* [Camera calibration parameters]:

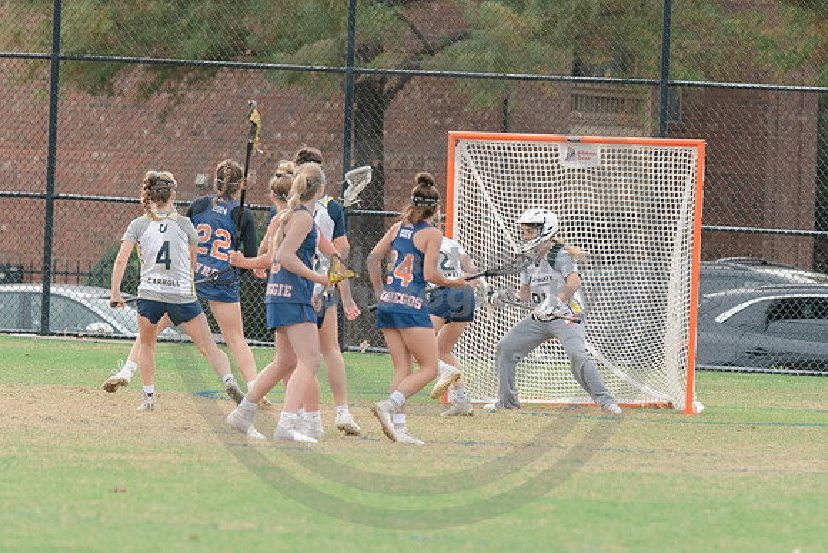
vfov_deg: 2.7
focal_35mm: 512
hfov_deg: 4.0
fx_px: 11788
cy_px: 268
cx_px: 470
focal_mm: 200
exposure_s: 1/1250
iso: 450
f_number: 2.8
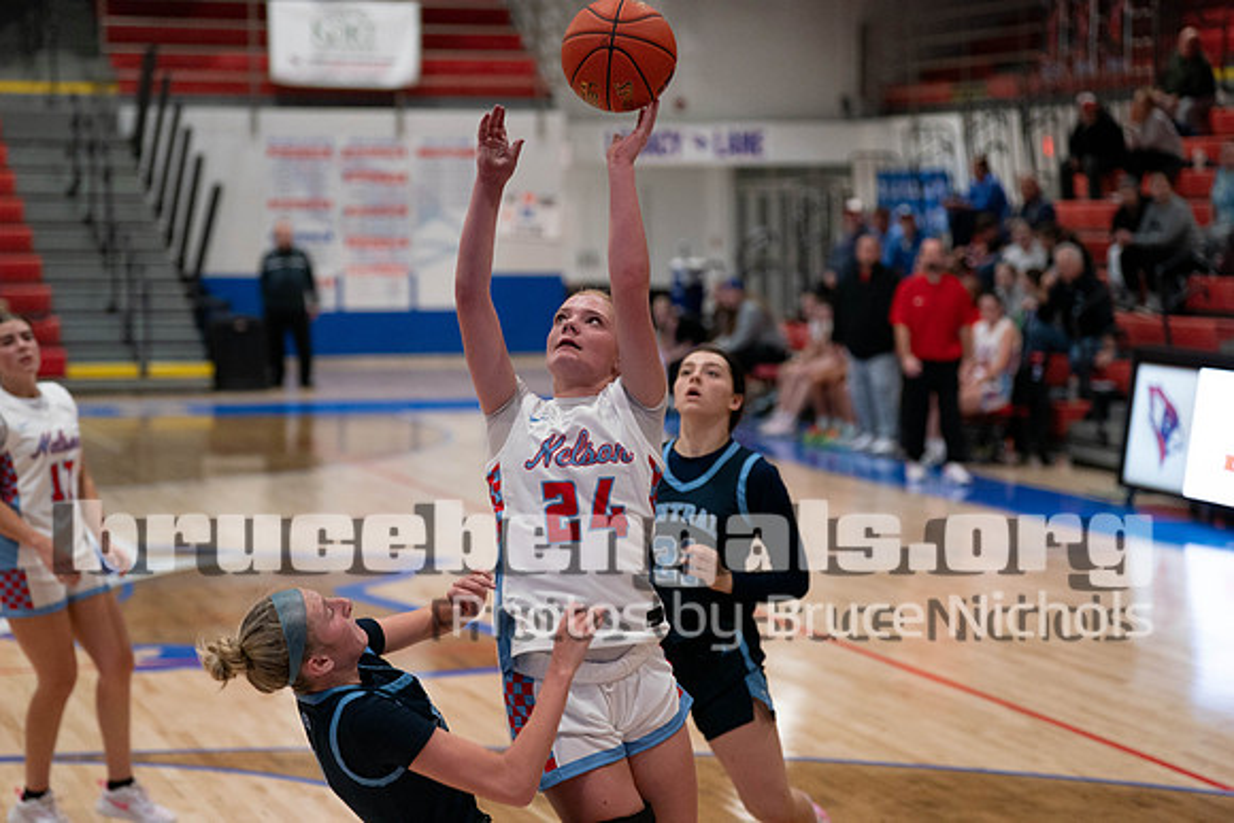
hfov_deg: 21.2
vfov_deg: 14.3
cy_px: 412
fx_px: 3291
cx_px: 617
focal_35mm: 96
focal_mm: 96
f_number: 2.8
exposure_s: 1/1000
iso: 3200
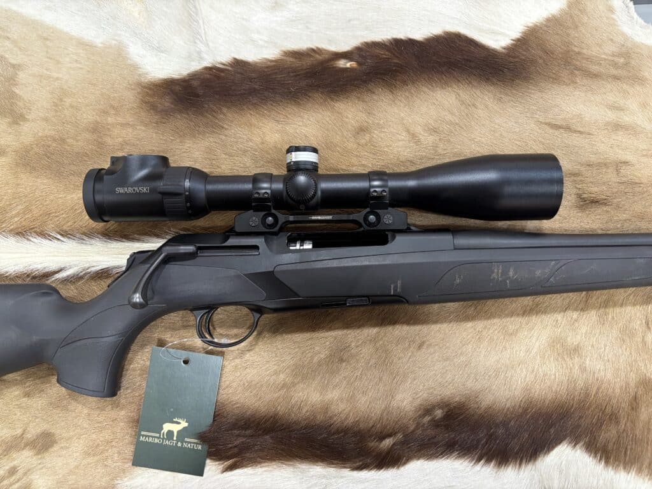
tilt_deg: -78.7
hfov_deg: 67.3
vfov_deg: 53.1
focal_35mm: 26
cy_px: 244
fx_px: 490
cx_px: 326
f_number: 1.6
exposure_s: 1/60
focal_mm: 5.96
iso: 200
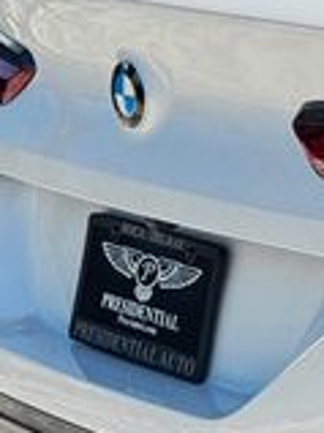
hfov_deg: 7.3
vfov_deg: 10.2
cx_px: 719
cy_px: 351
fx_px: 2412
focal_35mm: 193
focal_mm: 6.76
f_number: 1.78
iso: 64
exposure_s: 1/621
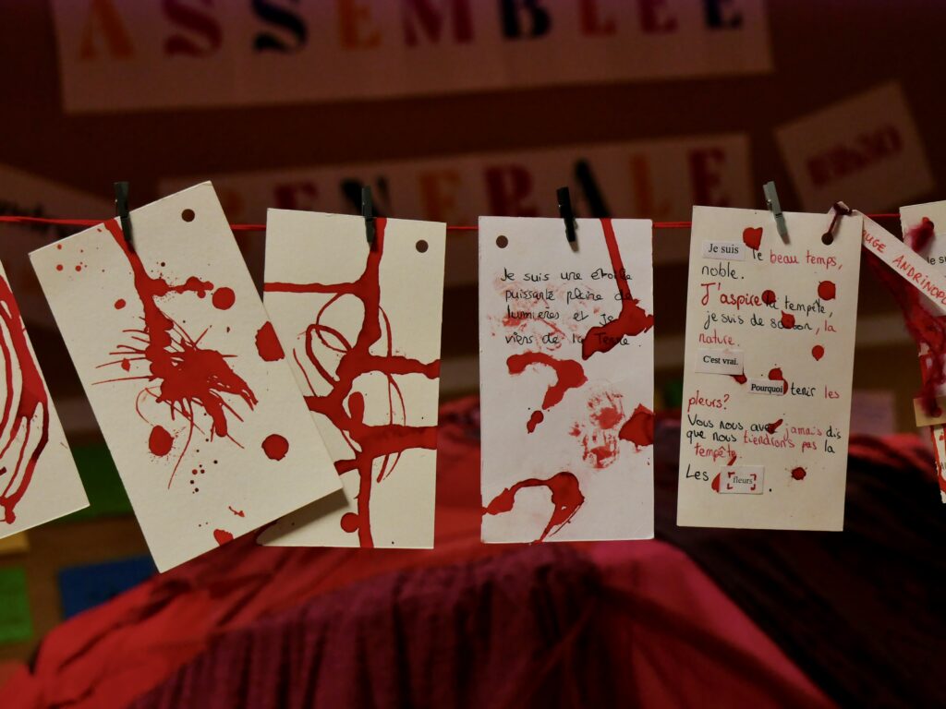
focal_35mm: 80
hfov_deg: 24.4
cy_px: 354
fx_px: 2186
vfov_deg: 18.4
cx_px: 473
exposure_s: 1/100
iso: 640
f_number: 5.5
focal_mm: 40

* [Directive]: An exact reproduction of all the records is required, with no pictures included.

* [Solution to this problem]:
vfov_deg: 2.7
focal_35mm: 512
hfov_deg: 4.0
fx_px: 11788
cy_px: 268
cx_px: 470
focal_mm: 200
exposure_s: 1/1250
iso: 450
f_number: 2.8
hfov_deg: 21.2
vfov_deg: 14.3
cy_px: 412
fx_px: 3291
cx_px: 617
focal_35mm: 96
focal_mm: 96
f_number: 2.8
exposure_s: 1/1000
iso: 3200
tilt_deg: -78.7
hfov_deg: 67.3
vfov_deg: 53.1
focal_35mm: 26
cy_px: 244
fx_px: 490
cx_px: 326
f_number: 1.6
exposure_s: 1/60
focal_mm: 5.96
iso: 200
hfov_deg: 7.3
vfov_deg: 10.2
cx_px: 719
cy_px: 351
fx_px: 2412
focal_35mm: 193
focal_mm: 6.76
f_number: 1.78
iso: 64
exposure_s: 1/621
focal_35mm: 80
hfov_deg: 24.4
cy_px: 354
fx_px: 2186
vfov_deg: 18.4
cx_px: 473
exposure_s: 1/100
iso: 640
f_number: 5.5
focal_mm: 40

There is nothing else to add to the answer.